Common Problems With Probabilities And Size

The problem most people have with probability is simply viewing the problem incorrectly: incorrectly assuming a probability is a matter of WHEN, rather than IF.

Assuming that there were 10^160 marbles in a bag, the typical picture one would draw is choosing a marble, seeing it wasn't the selected marble, and drawing another out of the bag. Eventually you get to the one you want (labeled evolution), and there you have it. And the point people then argue is that it is just as likely that that marble will appear early on, and not necessarily at the very end. ...sound reasonable, at first, until you grasp a pure, true picture of what the math really means.

The deal is that each time the you choose a marble from the bag, you have to replace it for the next choice. The bag never empties.

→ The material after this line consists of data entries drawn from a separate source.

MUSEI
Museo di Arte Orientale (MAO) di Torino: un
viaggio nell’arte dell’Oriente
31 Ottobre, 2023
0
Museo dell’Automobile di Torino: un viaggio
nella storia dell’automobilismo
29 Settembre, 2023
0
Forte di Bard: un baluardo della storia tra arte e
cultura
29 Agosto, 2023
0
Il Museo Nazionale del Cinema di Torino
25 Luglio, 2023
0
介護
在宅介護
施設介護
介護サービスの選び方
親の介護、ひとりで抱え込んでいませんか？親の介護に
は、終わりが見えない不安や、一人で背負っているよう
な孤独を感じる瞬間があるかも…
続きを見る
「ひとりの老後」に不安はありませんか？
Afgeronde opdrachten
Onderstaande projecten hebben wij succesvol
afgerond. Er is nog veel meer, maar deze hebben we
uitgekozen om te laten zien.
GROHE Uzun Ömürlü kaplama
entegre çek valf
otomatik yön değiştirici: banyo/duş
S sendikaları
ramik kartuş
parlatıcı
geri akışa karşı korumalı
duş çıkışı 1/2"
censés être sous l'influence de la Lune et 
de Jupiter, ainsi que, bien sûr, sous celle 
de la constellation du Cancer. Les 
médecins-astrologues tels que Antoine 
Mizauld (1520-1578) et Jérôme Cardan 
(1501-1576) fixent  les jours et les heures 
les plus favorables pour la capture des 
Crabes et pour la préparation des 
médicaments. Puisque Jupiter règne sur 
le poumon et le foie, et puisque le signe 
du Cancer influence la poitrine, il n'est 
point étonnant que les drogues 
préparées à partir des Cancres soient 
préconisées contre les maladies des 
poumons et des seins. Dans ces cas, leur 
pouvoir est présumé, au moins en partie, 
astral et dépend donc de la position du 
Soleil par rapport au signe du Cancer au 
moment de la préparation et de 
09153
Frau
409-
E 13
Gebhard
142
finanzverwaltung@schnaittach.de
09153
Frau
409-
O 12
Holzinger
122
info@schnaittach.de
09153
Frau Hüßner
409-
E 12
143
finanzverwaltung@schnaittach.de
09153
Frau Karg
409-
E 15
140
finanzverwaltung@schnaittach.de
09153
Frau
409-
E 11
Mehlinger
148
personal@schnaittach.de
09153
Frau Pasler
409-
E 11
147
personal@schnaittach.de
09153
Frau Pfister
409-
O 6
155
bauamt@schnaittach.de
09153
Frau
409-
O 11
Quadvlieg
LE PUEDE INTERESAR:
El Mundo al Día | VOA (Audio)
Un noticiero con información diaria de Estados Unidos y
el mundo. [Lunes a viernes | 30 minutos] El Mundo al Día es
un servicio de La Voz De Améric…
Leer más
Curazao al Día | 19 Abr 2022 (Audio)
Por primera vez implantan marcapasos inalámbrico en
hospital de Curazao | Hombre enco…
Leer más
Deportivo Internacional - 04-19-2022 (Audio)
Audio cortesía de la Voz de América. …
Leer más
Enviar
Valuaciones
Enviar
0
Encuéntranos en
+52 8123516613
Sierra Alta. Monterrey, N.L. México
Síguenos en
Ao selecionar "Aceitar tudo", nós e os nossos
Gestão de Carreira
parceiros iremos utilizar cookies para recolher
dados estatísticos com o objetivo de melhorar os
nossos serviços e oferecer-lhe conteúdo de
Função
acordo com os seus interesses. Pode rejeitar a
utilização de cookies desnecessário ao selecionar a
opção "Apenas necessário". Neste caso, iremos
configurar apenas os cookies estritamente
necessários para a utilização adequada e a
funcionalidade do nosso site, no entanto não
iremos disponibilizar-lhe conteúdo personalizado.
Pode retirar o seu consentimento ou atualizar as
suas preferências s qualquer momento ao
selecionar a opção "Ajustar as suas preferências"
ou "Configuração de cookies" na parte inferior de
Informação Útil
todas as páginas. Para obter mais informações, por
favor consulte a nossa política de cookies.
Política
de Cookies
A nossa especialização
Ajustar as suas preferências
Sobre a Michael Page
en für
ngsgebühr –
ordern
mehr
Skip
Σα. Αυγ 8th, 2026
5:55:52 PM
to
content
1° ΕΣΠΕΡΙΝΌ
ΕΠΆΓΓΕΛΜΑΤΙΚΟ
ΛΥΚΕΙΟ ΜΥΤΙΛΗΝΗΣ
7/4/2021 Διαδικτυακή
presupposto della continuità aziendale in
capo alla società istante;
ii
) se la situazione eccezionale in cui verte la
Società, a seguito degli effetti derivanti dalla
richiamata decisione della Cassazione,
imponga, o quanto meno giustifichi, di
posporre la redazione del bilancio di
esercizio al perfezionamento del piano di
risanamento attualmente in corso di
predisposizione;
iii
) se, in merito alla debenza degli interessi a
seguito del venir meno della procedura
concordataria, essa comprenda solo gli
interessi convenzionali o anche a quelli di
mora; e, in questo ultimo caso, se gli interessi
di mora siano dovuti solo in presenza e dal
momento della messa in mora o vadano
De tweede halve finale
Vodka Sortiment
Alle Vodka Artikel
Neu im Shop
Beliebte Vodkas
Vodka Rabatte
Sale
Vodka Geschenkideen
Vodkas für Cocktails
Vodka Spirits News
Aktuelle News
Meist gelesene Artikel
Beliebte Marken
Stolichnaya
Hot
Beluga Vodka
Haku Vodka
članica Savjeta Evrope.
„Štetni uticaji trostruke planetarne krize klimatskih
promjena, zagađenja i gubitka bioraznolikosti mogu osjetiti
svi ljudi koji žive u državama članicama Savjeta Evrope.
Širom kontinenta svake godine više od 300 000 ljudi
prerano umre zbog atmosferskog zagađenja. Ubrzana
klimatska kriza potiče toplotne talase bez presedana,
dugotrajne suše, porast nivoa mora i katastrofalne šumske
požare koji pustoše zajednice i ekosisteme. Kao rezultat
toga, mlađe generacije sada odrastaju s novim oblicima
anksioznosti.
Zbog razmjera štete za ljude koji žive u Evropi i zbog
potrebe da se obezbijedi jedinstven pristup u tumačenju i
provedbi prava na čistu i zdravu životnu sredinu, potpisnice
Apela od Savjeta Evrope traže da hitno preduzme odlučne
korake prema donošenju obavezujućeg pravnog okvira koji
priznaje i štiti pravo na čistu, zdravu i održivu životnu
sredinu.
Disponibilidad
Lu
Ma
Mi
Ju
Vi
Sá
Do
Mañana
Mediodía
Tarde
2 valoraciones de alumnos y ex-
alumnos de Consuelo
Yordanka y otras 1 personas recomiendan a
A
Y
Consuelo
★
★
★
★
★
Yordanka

The whole point of the probability is saying that if you take 10^160 random marbles out of an infinite sized pile, chances are that you'll only end up with one select marble labeled evolution. Not that there IS one marble in a pile of 10^160 marbles labeled evolution.

How Big Is The Bag We Are Using For Probability

Suppose we weren't using marbles, but were using grains of sand. And if I took a bucket of white sand and burried one grain of black sand in it and shook it up violently, had you blindfolded and asked you to take the colored grain from the bucket. You know that would be nearly impossible. Each time having you put the single grain you drew out back in, so the task never got any easier, even after long a time.

But what if instead of using a bucket, I used a sand box? Or a whole playground. Yes, find the single colored grain in a playground filled with sand? Or, a beach filled with white sand? ...now the task is getting to where you'd call it next to absolutely impossible. But wait, let's throw things really into perspecitive.

If you took 10^63 (not 10^100, not 10^160... but only 10^63 -- a 1 with only sixty-three zeros after it) grains of sand, you would find that a sphere made of this much sand would have a radius equal to the distance of the sun to the earth. [ Archimedes, "The Sand Reckoner" -- Infinity and The Mind, by Rudy Rucker ] You are now talking about a sphere larger than the Earth... larger than the Sun... larger than the orbits of the first three planets of our solar system! Technically, a sphere this size would require under 10^63 grains of sand, but to be cautiously conservative in the favor of evolution, we've overstated the number and understated the size for the illustration.

Now try pulling a select grain of sand randomly from that pile. That pile which is approxiamtely 10^94 times smaller than the probability of such a spontaneous generation of the most simple form of "life" happening by chance.

Suppose we wanted to stack 10^160 marbles into a cube, how big would that be? First each side would be (rounding down) 10^53 marbles in length. [Computed by taking the cube root, due to 3 dimensional volume.]

Before you say 'ha!' and point out this is less than 10^63, remember the sphere made moments ago was grains of sand (not marbles) and were all packed together in a 3-D volume, these marbles are end-to-end in a 1-D line.

So take that sphere apart and form a line out of its contents. Assuming a marble is half an inch in length (the average marble is a little larger than that - again we're being conserative), that means there are 24 marbles to the foot. ..or 126,720 marbles to the mile ..or (rounding down) APPROXIMATELY: 744,923,496,448,000,000 marbles to the light year. That's 744+ Quadrillion marbles per light year.

That would mean (rounding down) one side of our cube of marbles would measure 1,000,000,000,000,000,000,000,000,000,000,000,000 (10^36) light years in length. Remember a light year is the distance it takes a beam of light traveling at 670616629.384 miles per hour to go in one year. Incidently, the nearest star is 23-million-million (23,000,000,000,000) miles away; it takes light from the star (Proxima Centauri) about 4 years to reach us. Now compound the fact our cube is much longer than that distance, and that it is also high and deep, as well as long; that is a lot of marbles, more than would fit in our galaxy.